- _Work required_:
Retype the material beginning with the line that contains "Every image in" and continuing through the line that contains "dist [0.000334, 0.000413]". Leave the pictures out of your copy.

- _Extracted information_:
↓↓↓

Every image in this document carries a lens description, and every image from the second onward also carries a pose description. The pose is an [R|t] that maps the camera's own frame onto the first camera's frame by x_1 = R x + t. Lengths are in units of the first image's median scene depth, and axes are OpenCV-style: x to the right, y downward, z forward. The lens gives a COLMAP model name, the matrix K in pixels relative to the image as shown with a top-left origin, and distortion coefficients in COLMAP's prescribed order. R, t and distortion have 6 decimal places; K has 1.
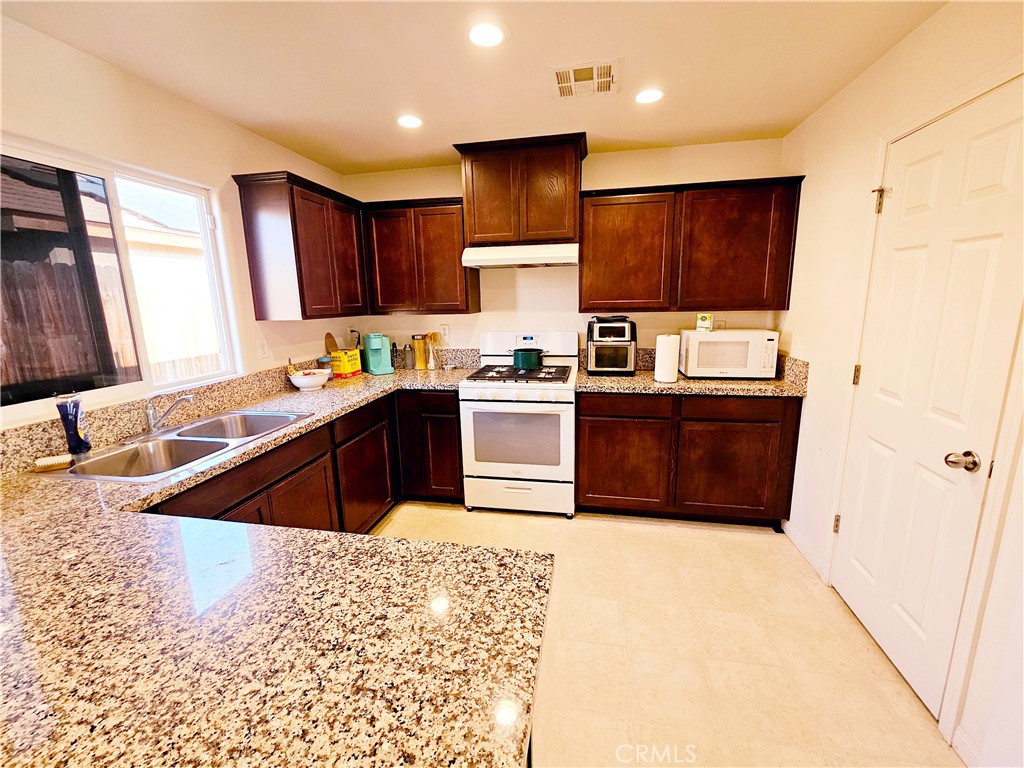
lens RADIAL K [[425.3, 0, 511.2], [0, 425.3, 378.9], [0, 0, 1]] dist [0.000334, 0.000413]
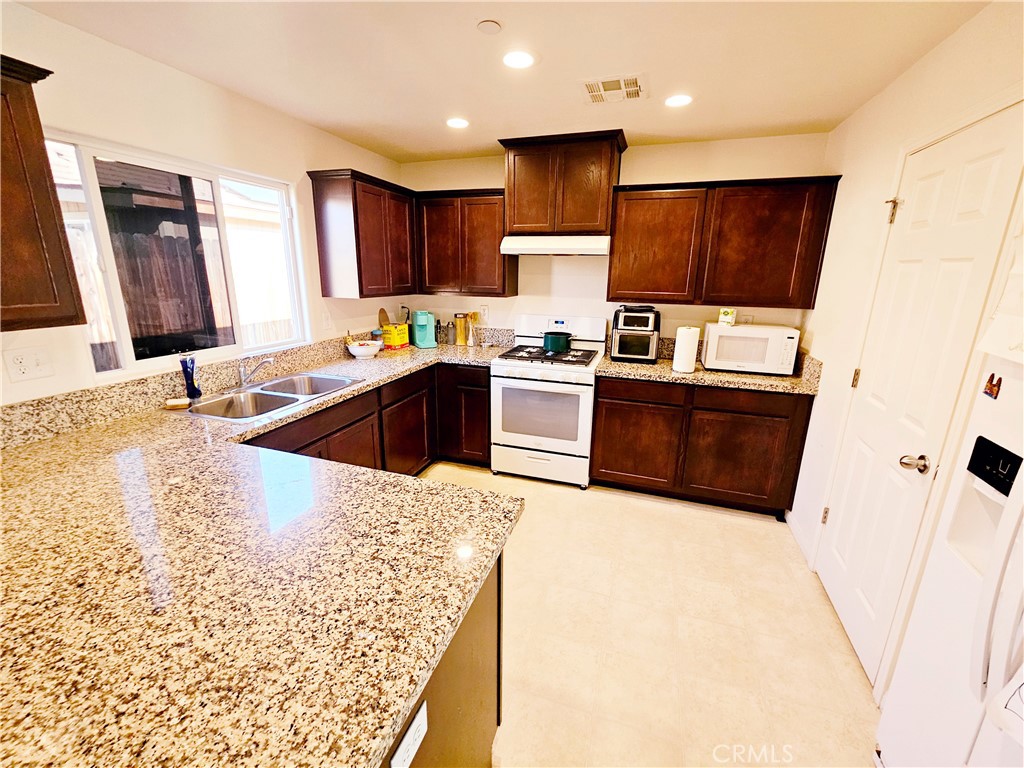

↑↑↑
↓↓↓

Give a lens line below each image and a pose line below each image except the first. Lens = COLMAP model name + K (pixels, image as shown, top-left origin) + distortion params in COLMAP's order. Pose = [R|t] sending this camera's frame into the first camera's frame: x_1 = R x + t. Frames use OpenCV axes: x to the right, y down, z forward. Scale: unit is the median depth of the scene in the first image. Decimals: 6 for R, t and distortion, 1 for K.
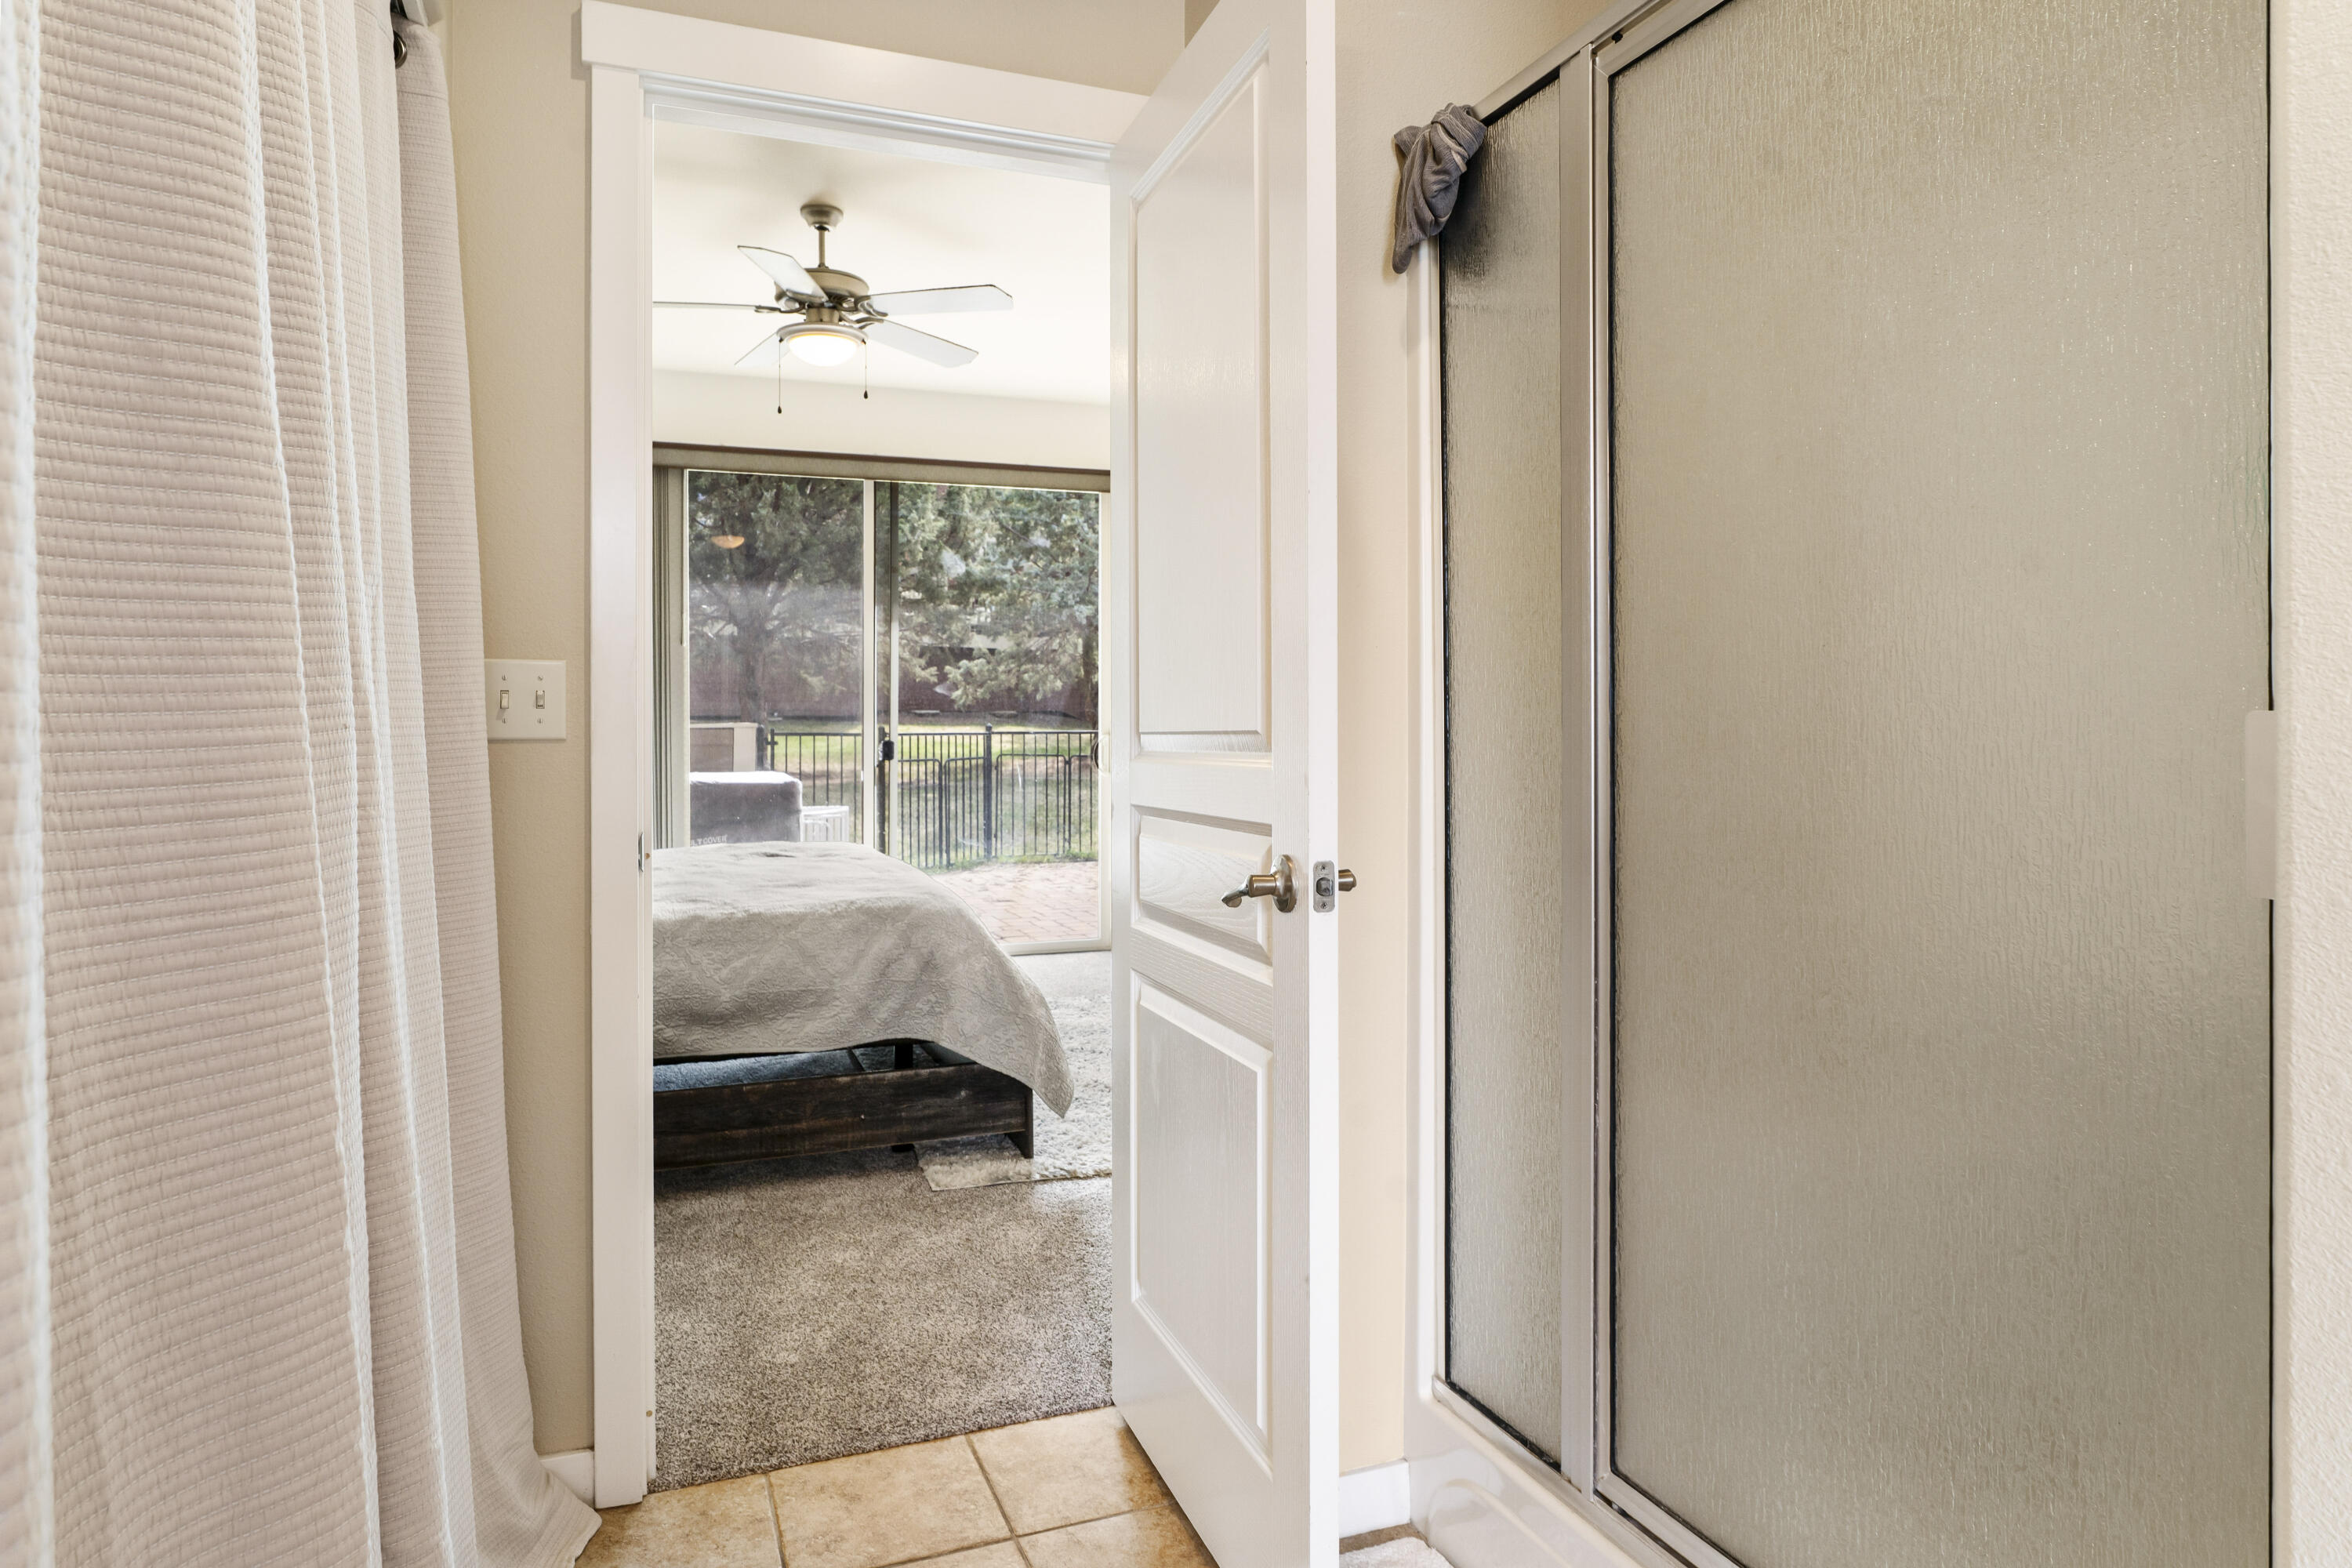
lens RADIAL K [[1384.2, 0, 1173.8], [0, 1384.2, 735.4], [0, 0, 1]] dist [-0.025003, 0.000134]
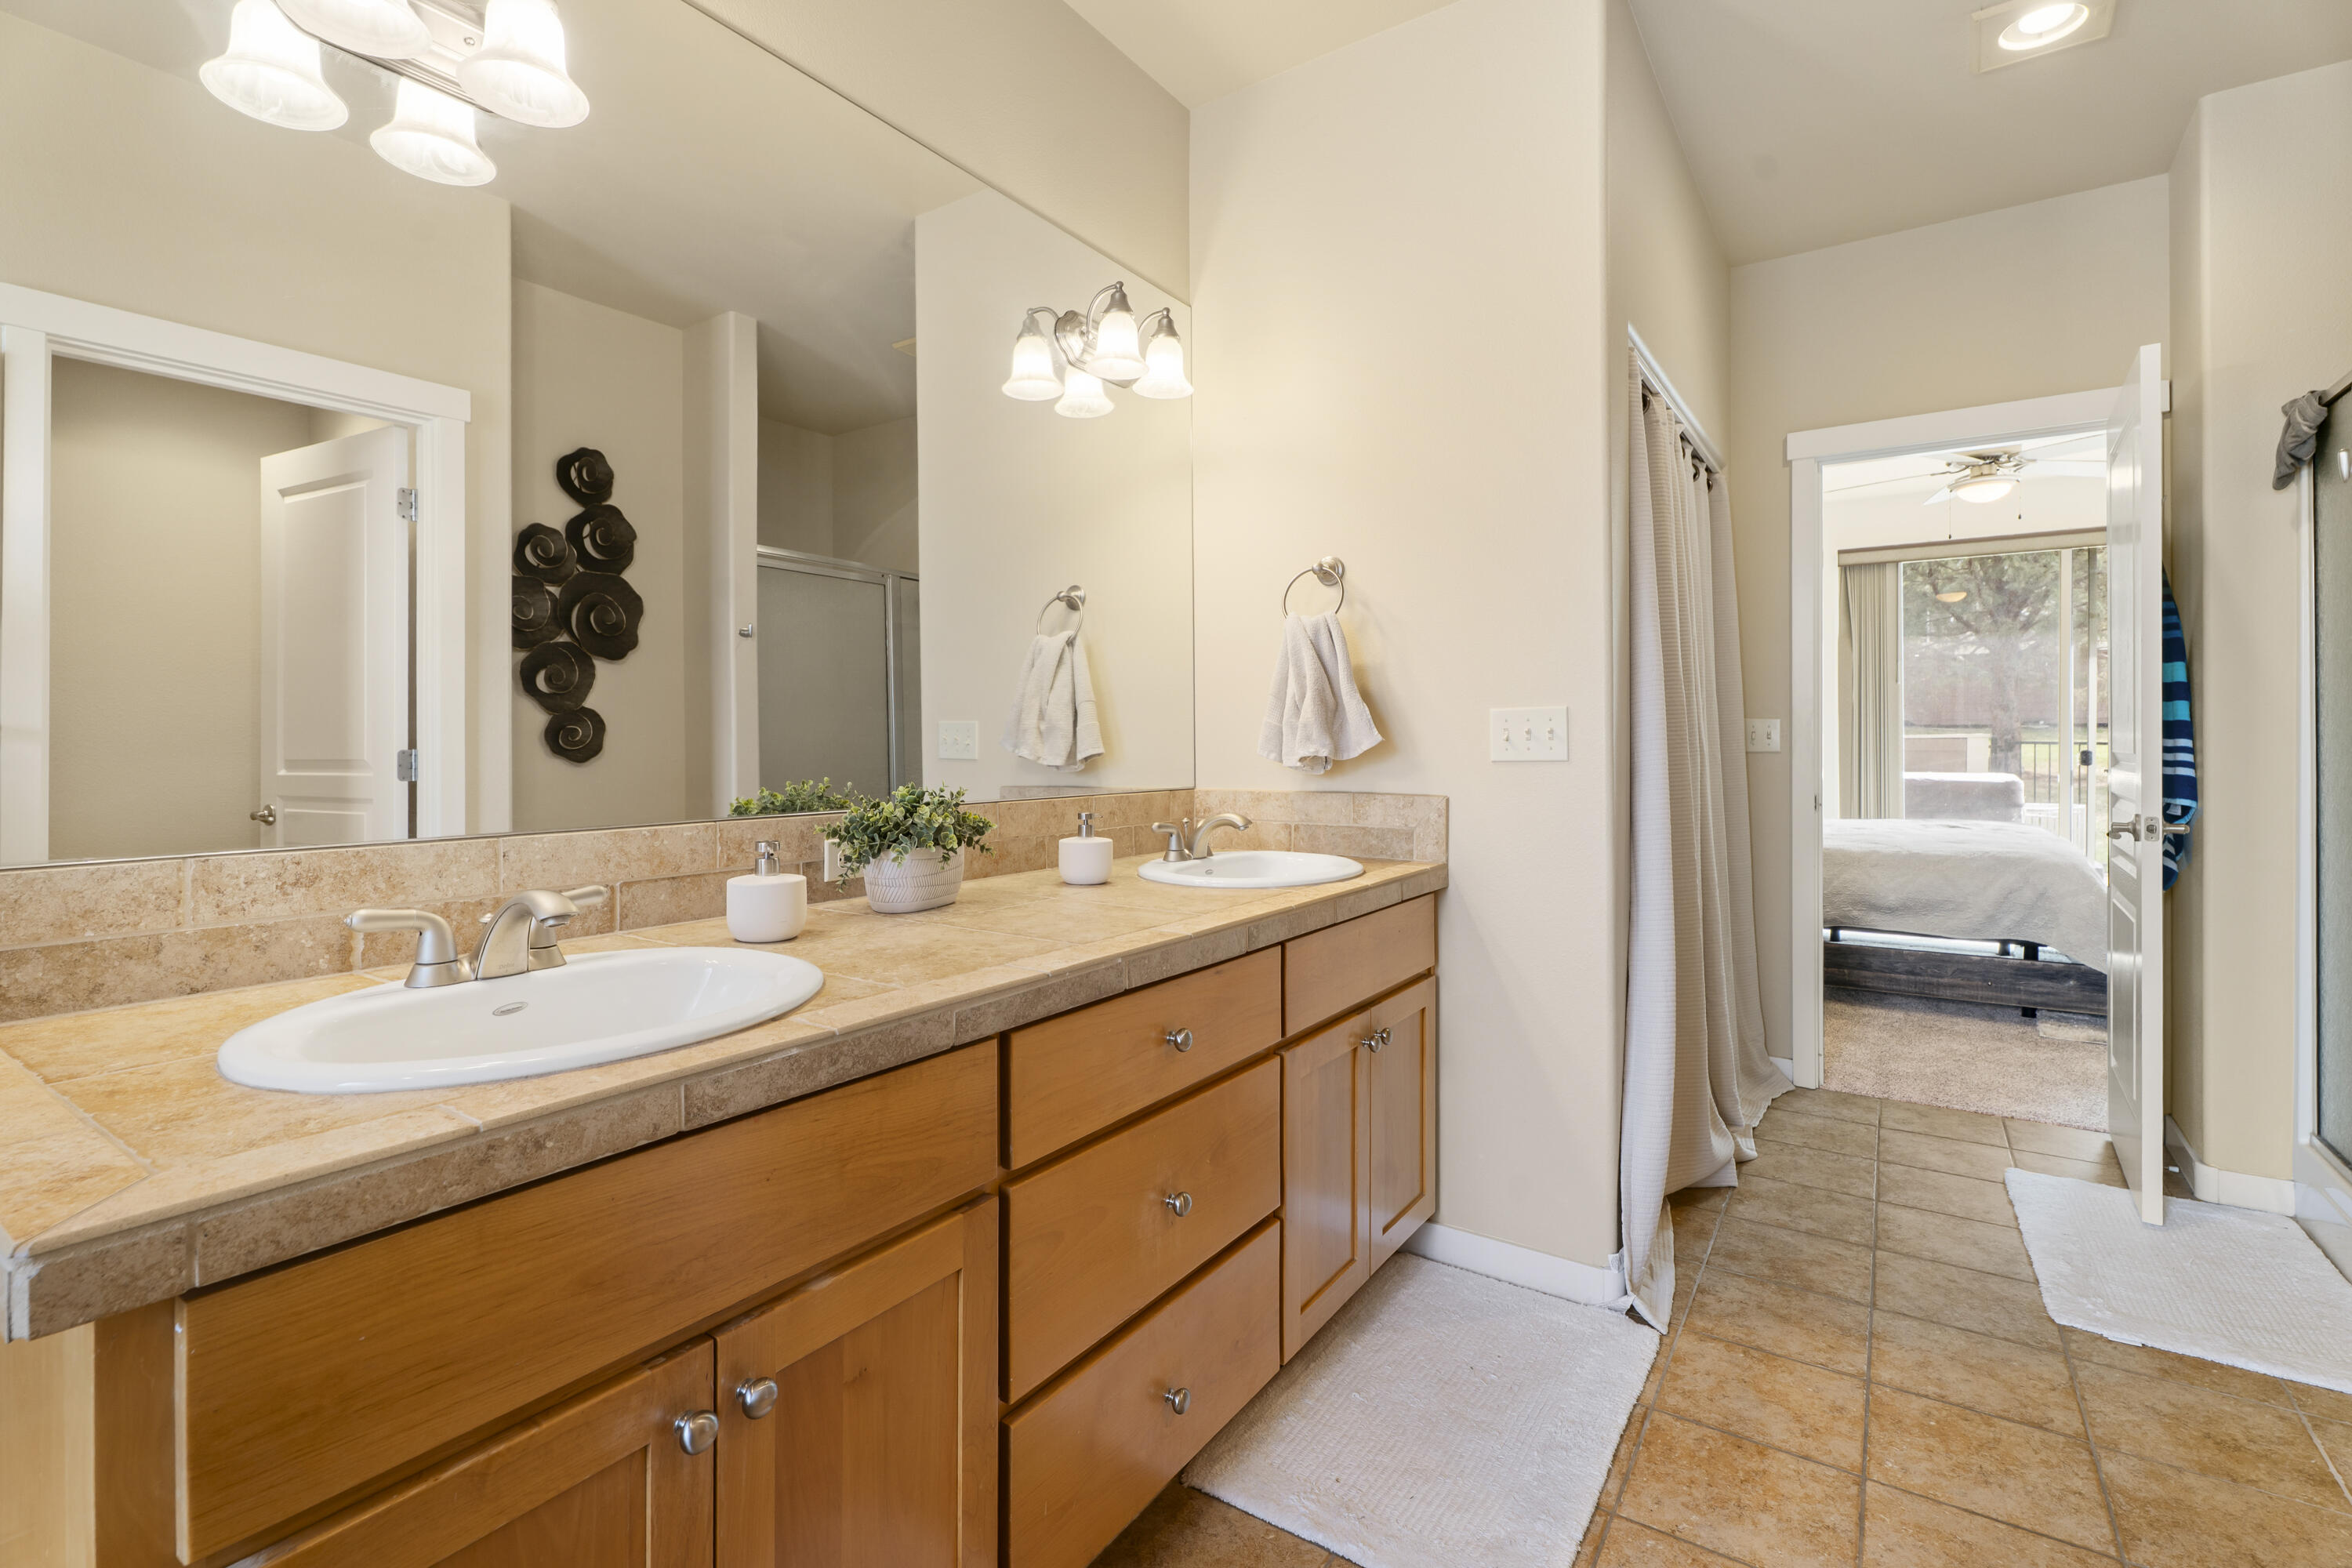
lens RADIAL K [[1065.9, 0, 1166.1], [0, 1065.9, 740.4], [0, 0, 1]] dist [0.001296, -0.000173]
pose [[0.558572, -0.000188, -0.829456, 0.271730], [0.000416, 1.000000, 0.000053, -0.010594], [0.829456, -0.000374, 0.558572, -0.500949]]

↑↑↑

- _Solution to the exercise_:
Every image in this document carries a lens description, and every image from the second onward also carries a pose description. The pose is an [R|t] that maps the camera's own frame onto the first camera's frame by x_1 = R x + t. Lengths are in units of the first image's median scene depth, and axes are OpenCV-style: x to the right, y downward, z forward. The lens gives a COLMAP model name, the matrix K in pixels relative to the image as shown with a top-left origin, and distortion coefficients in COLMAP's prescribed order. R, t and distortion have 6 decimal places; K has 1.
lens RADIAL K [[425.3, 0, 511.2], [0, 425.3, 378.9], [0, 0, 1]] dist [0.000334, 0.000413]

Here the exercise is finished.